Ce que je fais désormais

Je suis repassé plusieurs fois près des roses de Markale depuis ce premier matin, et je ne les manque plus. Je regarde le sol sans y penser, comme on apprend à vérifier une bordure de trottoir. Je ne les photographie toujours pas de près. Non pas qu’il existe une règle écrite quelque part que j’aurais trouvée, mais parce qu’après avoir lu ce qui s’est passé sur ce marché à ces deux dates, cadrer une photo là m’a semblé être le mauvais réflexe à suivre. La rose elle-même demande très peu au visiteur : la remarquer, ne pas peser dessus, continuer à marcher. C’est l’instruction la plus simple que donne la ville.

Questions fréquentes sur les roses de Sarajevo

Qu’est-ce qu’une rose de Sarajevo, exactement ?

C’est la cicatrice laissée par un obus de mortier explosant sur l’asphalte ou le pavage. Le souffle projette les éclats vers l’extérieur selon un motif étalé, en forme de pétales. Après la guerre, certaines de ces cicatrices ont été remplies de résine rouge aux endroits où l’explosion avait causé des morts, ce qui explique que le motif ait fini par être appelé une rose.

Les roses sont-elles un mémorial ou des dégâts simplement jamais réparés ?

Les deux, selon l’endroit. La plupart des cicatrices d’obus à Sarajevo ont été resurfacées lors de la reconstruction d’après-guerre, comme n’importe quel dégât de bombardement. Un petit nombre a été délibérément laissé et rempli de résine en guise de marqueur. Il ne faut pas confondre les deux, et je n’ai pas toujours pu distinguer lesquelles étaient lesquelles sans demander.

Où peut-on encore les voir ?

Le groupe le plus visible et le plus connu se trouve au marché de Markale, sur Mula Mustafe Bašeskije, site de deux attaques au mortier en 1994 et 1995. Quelques autres sont visibles sur le pavement autour de la Vijećnica. D’autres existent dans des rues résidentielles à travers la ville, non signalées et faciles à manquer.

Est-il acceptable de photographier une rose ?

Cette page n’est pas le lieu pour trancher cette question. Ce que je peux dire, c’est que les roses marquent l’endroit où des personnes sont mortes, pas un motif à composer pour une photo.

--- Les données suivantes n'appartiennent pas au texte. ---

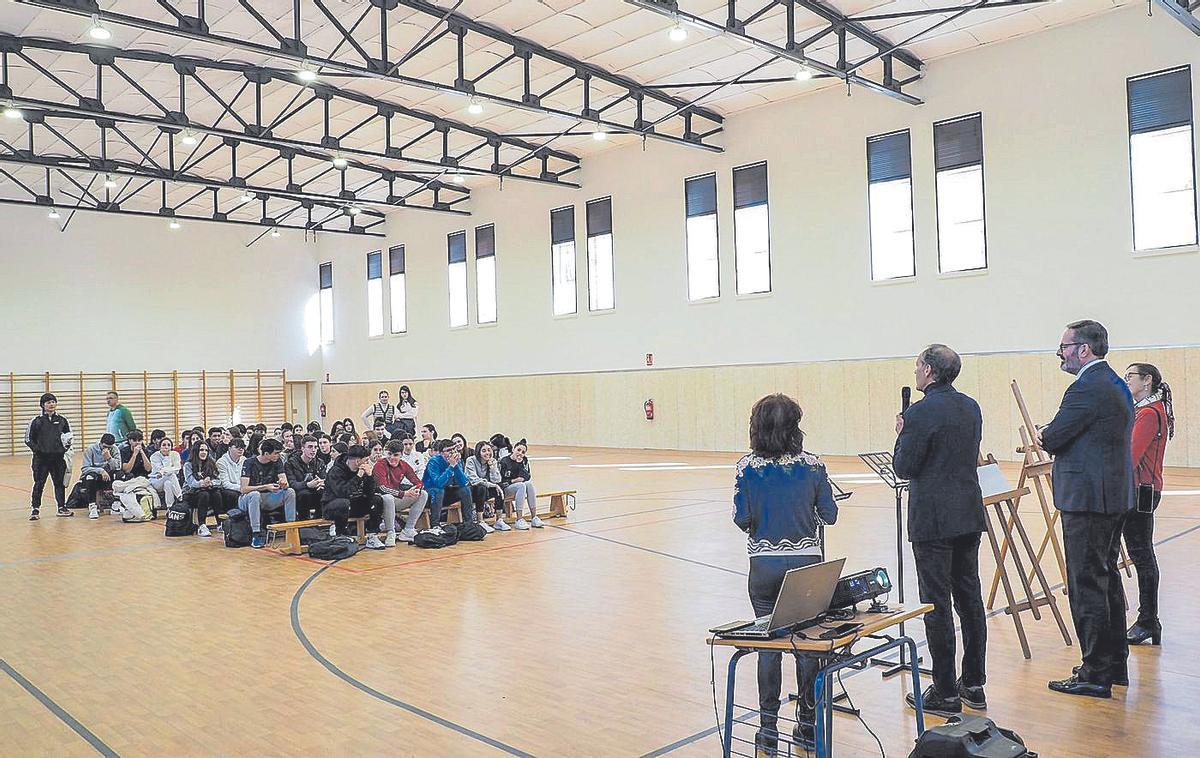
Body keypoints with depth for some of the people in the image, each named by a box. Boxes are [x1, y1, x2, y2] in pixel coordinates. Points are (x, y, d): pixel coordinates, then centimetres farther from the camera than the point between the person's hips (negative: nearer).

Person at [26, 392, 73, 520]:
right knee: (39, 484, 0)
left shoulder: (61, 420, 7)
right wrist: (37, 449, -9)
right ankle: (35, 509, 7)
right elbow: (28, 439, 2)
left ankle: (62, 507, 16)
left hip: (58, 457, 3)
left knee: (60, 483, 8)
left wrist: (65, 447, 5)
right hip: (41, 458, -3)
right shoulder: (37, 421, -1)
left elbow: (68, 435, 20)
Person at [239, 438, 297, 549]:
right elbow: (244, 489, -22)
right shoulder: (249, 463, -15)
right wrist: (266, 487, -30)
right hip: (247, 499, -4)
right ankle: (256, 534, -37)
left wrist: (284, 484, -31)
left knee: (290, 492, -18)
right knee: (255, 494, -39)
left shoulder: (277, 462, 0)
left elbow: (285, 484, -5)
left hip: (267, 499, 4)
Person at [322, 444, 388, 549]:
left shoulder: (361, 470, 0)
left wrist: (369, 475, -19)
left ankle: (372, 538, -9)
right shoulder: (335, 471, -19)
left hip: (352, 504, 7)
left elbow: (370, 493, -4)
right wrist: (358, 476, -31)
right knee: (344, 503, -39)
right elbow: (343, 492, -34)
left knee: (377, 500, -8)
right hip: (331, 507, -7)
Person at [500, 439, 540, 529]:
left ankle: (534, 518, -29)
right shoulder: (504, 462, -8)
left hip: (520, 486, 5)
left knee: (529, 484, -28)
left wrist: (520, 464, -15)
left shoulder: (524, 461, 8)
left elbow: (527, 477, -4)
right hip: (505, 489, -5)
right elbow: (501, 481, -10)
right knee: (521, 486, -33)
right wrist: (513, 481, -13)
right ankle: (519, 520, -38)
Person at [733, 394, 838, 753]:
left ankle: (768, 730, 15)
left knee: (768, 646, 10)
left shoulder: (747, 467, -8)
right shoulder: (812, 465, -5)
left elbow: (742, 518, -9)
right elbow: (829, 515, -1)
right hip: (806, 563, 1)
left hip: (765, 566, 0)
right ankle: (808, 726, 23)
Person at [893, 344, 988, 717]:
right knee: (970, 598, 14)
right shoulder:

Si vous en photographiez une, faites-le comme vous le feriez en tout lieu où quelqu’un a été tué.

Peut-on marcher sur une rose par accident ?

Facilement, si on ne regarde pas où l’on met les pieds. Beaucoup sont petites, estompées, et intégrées à un pavement soumis à un trafic piéton et marchand ordinaire. Surveillez le sol dans les rues autour de Markale et de la Vijećnica, et vous en remarquerez plus que vous ne l’imaginez.

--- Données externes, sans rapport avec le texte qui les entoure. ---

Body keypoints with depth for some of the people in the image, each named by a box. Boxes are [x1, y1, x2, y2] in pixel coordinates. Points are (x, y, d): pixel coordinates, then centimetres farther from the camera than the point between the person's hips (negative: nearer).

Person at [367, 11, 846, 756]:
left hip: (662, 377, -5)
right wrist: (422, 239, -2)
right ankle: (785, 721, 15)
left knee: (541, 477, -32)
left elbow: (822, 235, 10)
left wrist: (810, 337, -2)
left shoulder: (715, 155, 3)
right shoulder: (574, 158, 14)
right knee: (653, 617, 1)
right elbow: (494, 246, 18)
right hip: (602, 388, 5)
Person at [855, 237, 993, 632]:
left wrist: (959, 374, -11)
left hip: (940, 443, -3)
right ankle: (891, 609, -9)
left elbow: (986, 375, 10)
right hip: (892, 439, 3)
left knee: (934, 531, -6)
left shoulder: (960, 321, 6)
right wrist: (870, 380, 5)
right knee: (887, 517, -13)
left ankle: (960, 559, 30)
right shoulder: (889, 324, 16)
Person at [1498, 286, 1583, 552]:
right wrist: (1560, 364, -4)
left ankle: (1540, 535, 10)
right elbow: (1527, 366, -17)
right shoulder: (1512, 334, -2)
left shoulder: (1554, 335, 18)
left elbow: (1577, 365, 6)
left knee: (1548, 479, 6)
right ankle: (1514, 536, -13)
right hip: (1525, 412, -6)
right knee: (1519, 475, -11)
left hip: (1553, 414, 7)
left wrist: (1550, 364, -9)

Combien de roses reste-t-il aujourd’hui à Sarajevo ?

Je n’ai pas trouvé de décompte fiable à l’échelle de la ville, et je n’en inventerais pas un pour l’imprimer. Le repavage, les constructions et l’usure ont fait disparaître beaucoup d’entre elles depuis les années 1990. Ce qui reste est dispersé plutôt que concentré, à part le groupe de Markale.

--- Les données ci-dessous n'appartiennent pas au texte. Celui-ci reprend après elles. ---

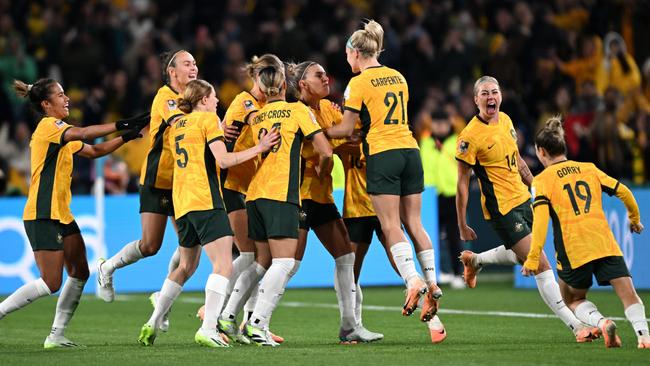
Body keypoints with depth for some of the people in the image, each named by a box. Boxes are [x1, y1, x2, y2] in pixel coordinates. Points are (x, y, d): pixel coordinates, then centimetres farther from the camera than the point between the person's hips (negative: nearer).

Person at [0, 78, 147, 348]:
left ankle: (56, 335, 9)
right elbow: (83, 134, -30)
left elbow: (93, 151, 23)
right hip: (42, 216, -10)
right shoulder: (48, 126, -12)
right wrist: (123, 125, -32)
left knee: (80, 273, 6)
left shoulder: (59, 132, 18)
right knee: (51, 283, -11)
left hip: (61, 215, 10)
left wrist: (126, 137, 13)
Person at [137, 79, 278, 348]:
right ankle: (207, 330, -25)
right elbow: (223, 160, -11)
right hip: (205, 200, -9)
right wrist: (259, 148, -8)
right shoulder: (208, 119, -2)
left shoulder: (176, 125, 21)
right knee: (223, 265, -13)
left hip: (182, 203, 9)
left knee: (186, 267, 21)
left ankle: (152, 324, 19)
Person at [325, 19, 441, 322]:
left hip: (382, 153, -6)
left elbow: (346, 129, -4)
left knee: (391, 226, -6)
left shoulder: (359, 84, -5)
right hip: (410, 150, 6)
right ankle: (432, 283, 3)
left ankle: (413, 280, -18)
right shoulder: (398, 78, 15)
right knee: (413, 223, 9)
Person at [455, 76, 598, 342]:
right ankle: (576, 327, -11)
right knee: (541, 265, -12)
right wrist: (462, 227, -11)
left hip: (523, 200, 8)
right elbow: (462, 183, -12)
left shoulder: (505, 120, 5)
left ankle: (475, 260, 48)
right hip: (501, 209, -8)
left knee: (521, 256, 27)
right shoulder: (470, 136, -17)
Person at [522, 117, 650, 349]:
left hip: (572, 250, -2)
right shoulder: (589, 168, 16)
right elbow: (624, 192, 18)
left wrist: (533, 258, -13)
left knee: (573, 299, 16)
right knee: (627, 292, -3)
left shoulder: (543, 179, 4)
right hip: (604, 242, 2)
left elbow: (540, 219, -9)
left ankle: (601, 322, -11)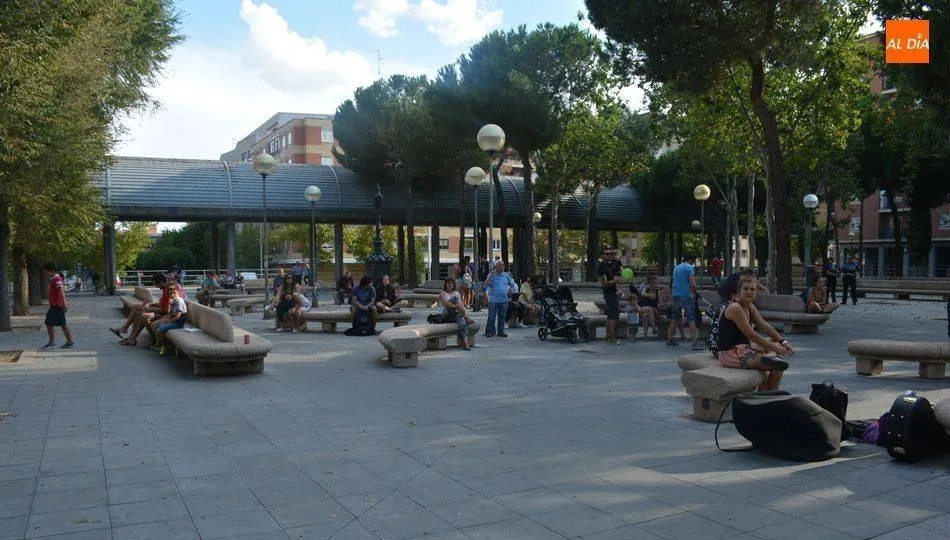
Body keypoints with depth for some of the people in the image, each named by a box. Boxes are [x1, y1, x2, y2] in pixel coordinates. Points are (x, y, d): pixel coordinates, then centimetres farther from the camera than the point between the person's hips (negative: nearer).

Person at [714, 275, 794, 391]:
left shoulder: (750, 307, 12)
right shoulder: (735, 308, -18)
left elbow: (764, 325, 11)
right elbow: (751, 335, -19)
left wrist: (783, 342, 0)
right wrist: (775, 348, -15)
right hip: (730, 354, -11)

Les roses marquent-elles chaque mort du siège ?

Non. Le siège a duré 1 425 jours, du 5 avril 1992 au 29 février 1996, et a tué près de 11 000 personnes, dont près de 1 600 enfants, par les bombardements, les tirs de tireurs isolés et les conditions du siège lui-même. Les roses marquent des impacts de mortier précis où des personnes sont mortes en plein air, une fraction de ce total.